The financial crisis of 2008-2009 has resulted in a greater role of the state in economies of many countries, especially emerging markets, so the issue of improving corporate governance in SOEs could be of relevance not just for Russia but for other emerging markets as well. Therefore, the experience of the RID program can be used in these countries.

In addition to the lessons above, instrumental lessons can be drawn from the RID project which can be useful in implementing other projects:
  • The project should be a part of the core activities of the organization implementing it.
  • The project should be based on the organizations’ expertise built up by its previous activities. This expertise should be regularly updated and upgraded through research, consulting and similar activities.
  • The project will take stronger roots if activities under it are complex, i.e. to involve not a separate field (for instance, public advocacy campaign or social networking) but a number of interconnected ones.

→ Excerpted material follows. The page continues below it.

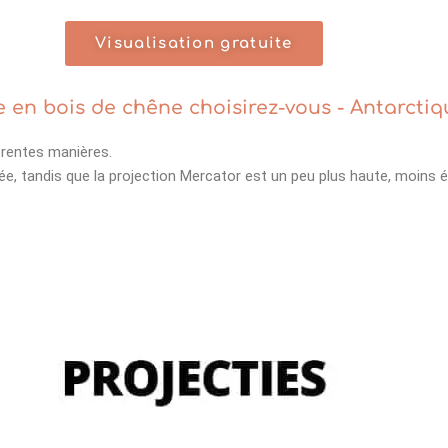
Visualisation gratuite
 en bois de chêne choisirez-vous - Antarcti
érentes manières.
ée, tandis que la projection Mercator est un peu plus haute, moins éti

  • The project shall stand better chances for success if it is based on an alliance with a number of other professional and business associations and NGOs. It is necessary to adapt the objectives of the project to the main agenda of these organizations and to make them attractive to the leaders and members of the ally organizations.
  • If the field of activity is rather new for the country it is very, if not critically, important to have the support of an international partner with relative experience in the field. For RID the project has been made possible due to multifaceted (expertise and finance) support from the CIPE. It has helped to built up an initial expertise, to formulate the agenda and to fund the activities at the initial stage.